证据是民事诉讼的核心与关键。证明问题贯穿于民事诉讼程序的始终,包含着证明主体、证明责任、证明标准、证明要求等一些列问题。高空抛物损害赔偿案件的自身特点决定了人民法院及各方当事人在该类诉讼中要对相关的证明问题予以特别的理解和把握。

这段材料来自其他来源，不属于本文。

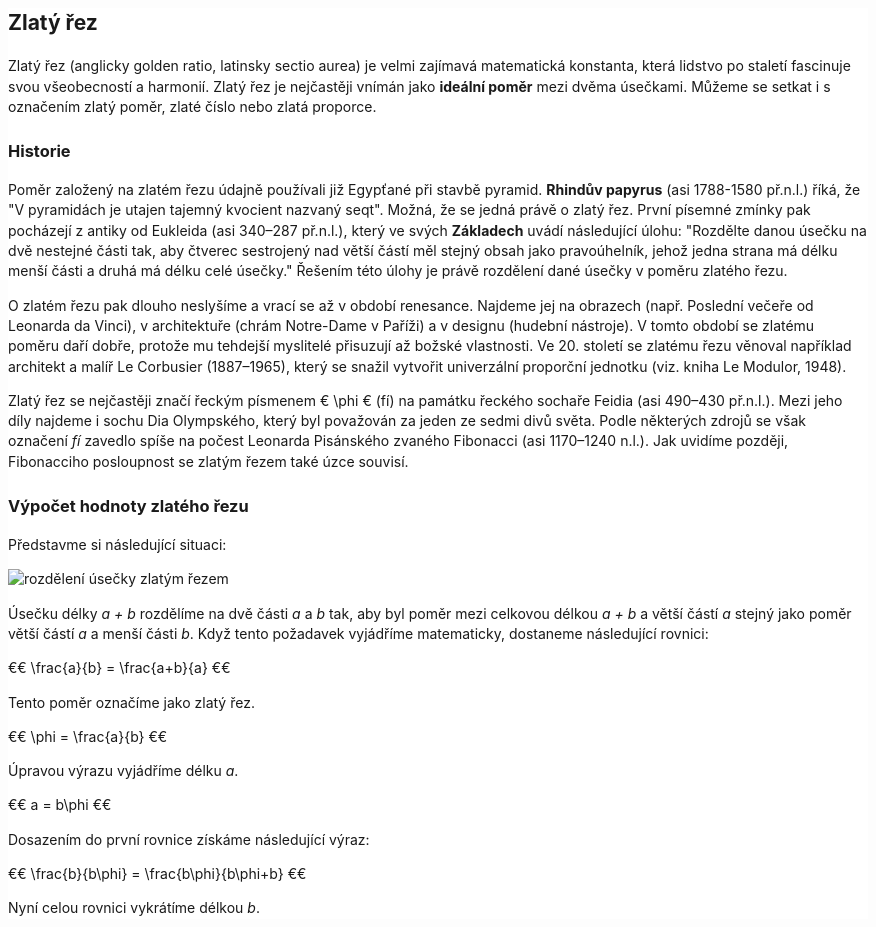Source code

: ## Zlatý řez

Zlatý řez (anglicky golden ratio, latinsky sectio aurea) je velmi zajímavá matematická konstanta, která lidstvo po staletí fascinuje svou všeobecností a harmonií. Zlatý řez je nejčastěji vnímán jako **ideální poměr** mezi dvěma úsečkami. Můžeme se setkat i s označením zlatý poměr, zlaté číslo nebo zlatá proporce.

### Historie

Poměr založený na zlatém řezu údajně používali již Egypťané při stavbě pyramid. **Rhindův papyrus** (asi 1788-1580 př.n.l.) říká, že "V pyramidách je utajen tajemný kvocient nazvaný seqt". Možná, že se jedná právě o zlatý řez. První písemné zmínky pak pocházejí z antiky od Eukleida (asi 340–287 př.n.l.), který ve svých **Základech** uvádí následující úlohu: "Rozdělte danou úsečku na dvě nestejné části tak, aby čtverec sestrojený nad větší částí měl stejný obsah jako pravoúhelník, jehož jedna strana má délku menší části a druhá má délku celé úsečky." Řešením této úlohy je právě rozdělení dané úsečky v poměru zlatého řezu.

O zlatém řezu pak dlouho neslyšíme a vrací se až v období renesance. Najdeme jej na obrazech (např. Poslední večeře od Leonarda da Vinci), v architektuře (chrám Notre-Dame v Paříži) a v designu (hudební nástroje). V tomto období se zlatému poměru daří dobře, protože mu tehdejší myslitelé přisuzují až božské vlastnosti. Ve 20. století se zlatému řezu věnoval například architekt a malíř Le Corbusier (1887–1965), který se snažil vytvořit univerzální proporční jednotku (viz. kniha Le Modulor, 1948).

Zlatý řez se nejčastěji značí řeckým písmenem € \phi € (fí) na památku řeckého sochaře Feidia (asi 490–430 př.n.l.). Mezi jeho díly najdeme i sochu Dia Olympského, který byl považován za jeden ze sedmi divů světa. Podle některých zdrojů se však označení *fí* zavedlo spíše na počest Leonarda Pisánského zvaného Fibonacci (asi 1170–1240 n.l.). Jak uvidíme později, Fibonacciho posloupnost se zlatým řezem také úzce souvisí.

### Výpočet hodnoty zlatého řezu

Představme si následující situaci:

![rozdělení úsečky zlatým řezem](https://dl.dropboxusercontent.com/u/5942837/voho.cz/image-wiki/phi_basic.png)

Úsečku délky *a + b* rozdělíme na dvě části *a* a *b* tak, aby byl poměr mezi celkovou délkou *a + b* a větší částí *a* stejný jako poměr větší částí *a* a menší části *b*. Když tento požadavek vyjádříme matematicky, dostaneme následující rovnici:

€€ \frac{a}{b} = \frac{a+b}{a} €€

Tento poměr označíme jako zlatý řez.

€€ \phi = \frac{a}{b} €€

Úpravou výrazu vyjádříme délku *a*.

€€ a = b\phi €€

Dosazením do první rovnice získáme následující výraz:

€€ \frac{b}{b\phi} = \frac{b\phi}{b\phi+b} €€

Nyní celou rovnici vykrátíme délkou *b*.

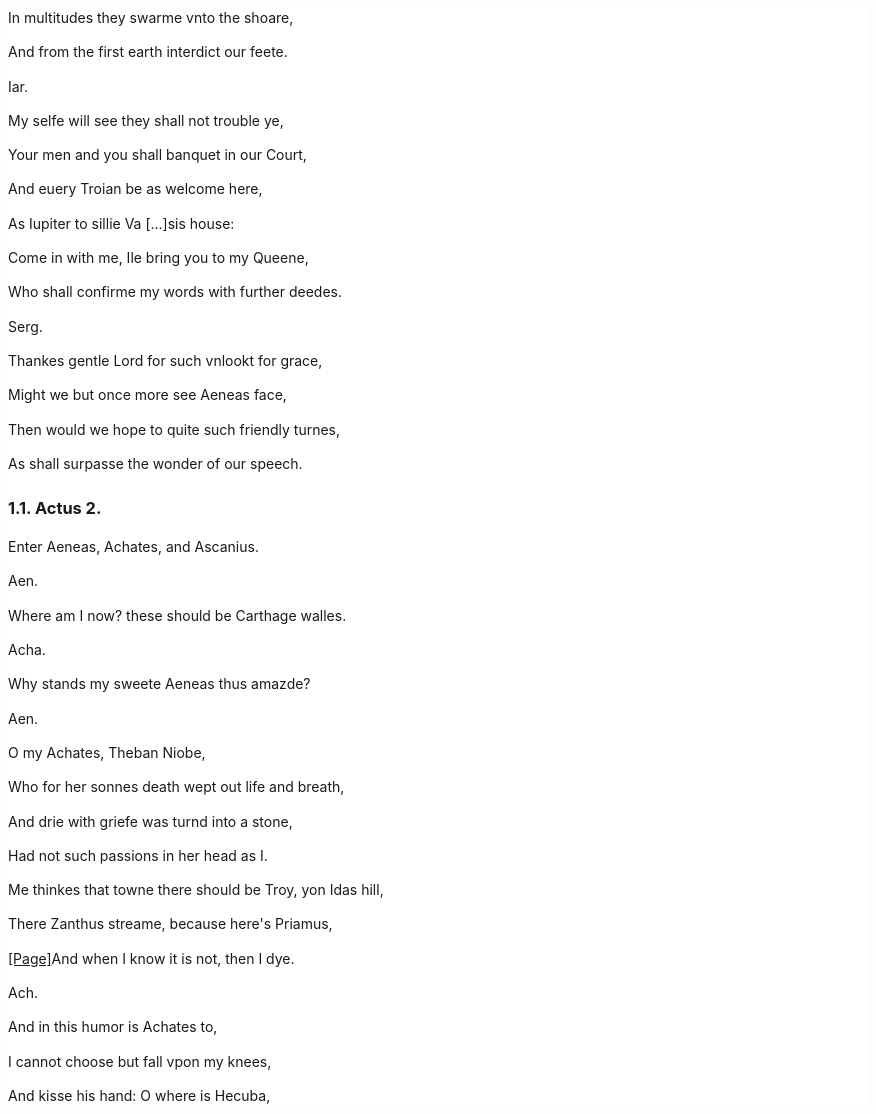 In multitudes they swarme vnto the shoare,

And from the first earth interdict our feete.

Iar.

My selfe will see they shall not trouble ye,

Your men and you shall banquet in our Court,

And euery Troian be as welcome here,

As Iupiter to sillie Va [...]sis house:

Come in with me, Ile bring you to my Queene,

Who shall confirme my words with further deedes.

Serg.

Thankes gentle Lord for such vnlookt for grace,

Might we but once more see Aeneas face,

Then would we hope to quite such friendly turnes,

As shall surpasse the wonder of our speech.

### 1.1. Actus 2.

Enter Aeneas, Achates, and Ascanius.

Aen.

Where am I now? these should be Carthage walles.

Acha.

Why stands my sweete Aeneas thus amazde?

Aen.

O my Achates, Theban Niobe,

Who for her sonnes death wept out life and breath,

And drie with griefe was turnd into a stone,

Had not such passions in her head as I.

Me thinkes that towne there should be Troy, yon Idas hill,

There Zanthus streame, because here's Priamus,

[[Page]](http://eebo.chadwyck.com/downloadtiff?vid=10428&page=7)And when I
know it is not, then I dye.

Ach.

And in this humor is Achates to,

I cannot choose but fall vpon my knees,

And kisse his hand: O where is Hecuba,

建筑物高空抛物致人损害诉讼不同于不属于建筑物或者其他设施以及建筑物上的搁置物、悬挂物发生倒塌、脱落、坠落伤人损害的侵权诉讼。《侵权责任法》第85条规定,建筑物、构筑物或者其他设施及其搁置物、悬挂物发生脱落、坠落造成他人损害,所有人、管理人或者实际使用人不能证明自己没有过错的,应当承担侵权责任。所有人、管理人或者实际使用人赔偿后,有其他责任人的,有权向其他责任人追偿。《民法通则》第126条规定,建筑物或者其他设施以及建筑物上的搁置物、悬挂物发生倒塌、脱落、坠落造成他人损害的,它的所有人或者管理人应当承担民事责任,但能够证明自己没有过错的除外。《最高人民法院关于贯彻执行<中华人民共和国民法通则>若干问题的意见(试行)》第74条规定,在诉讼中,当事人对自己提出的主张,有责任提供证据。但在下列侵权诉讼中,对原告提出的侵权事实,被告否认的,由被告负责举证。下列侵权诉讼包括:……4、建筑物或者其他设施以及建筑物上的搁置物、悬挂物发生倒塌、脱落、坠落致人损害的侵权诉讼。《民诉证据规定》第4条第1款第4项规定,建筑物或者其他设施以及建筑物上的搁置物、悬挂物发生倒塌、脱落、坠落伤人损害的侵权诉讼,由所有人或者管理人对其无过错承担举证责任。对建筑物高空抛物损害赔偿案件的辨别关键在于是否存在建筑物高空抛物侵权行为。致害物的可抛性和抛掷行为本身的作为特征是建筑物高空抛物侵权行为的客观表现。建筑物高空抛物侵权行为的实施主体、致损物件是单一的,该行为在性质上属于作为侵权,是因行为而造成的损害,其特殊性在于侵权物品的权属不明,无法查清真正的行为人。而倒塌、脱落、坠落致人损害在性质上归属于物件损害,是由地球引力等自然原因而非人的主动行为直接造成的,但这种消极、被动的行为通常是由于所有人或管理人的过失引起的,即所有人或管理人对物的瑕疵和不当维护及管理存在过错,且所有人或管理人的身份是确定的。因此在诉讼过程中对致害物品系建筑物以外的其他物品且该物品为人为抛掷物而非自然坠落物的证明成为对案件类型定性的关键。通常情况下,自然坠落物抛弃物要么是建筑物或其他设施,要么是附着于其上的其他物品,而抛掷物可以是具有可抛性可以是任何物品。在特殊情况下,某一物品其既可能来源于建筑物以外,也可能归属于建筑物本身;既有成为抛掷物的可能,也有成为坠落物的可能。此时生活经验、科学方法及其他技术手段成为证明给自己造成损害的侵权物品为来源于建筑物内的抛掷物的重要方法,而对行为损害和物件损害区分的关键在于致人损害之物所产生的致人损害结果是否是在人力的直接作用下形成的。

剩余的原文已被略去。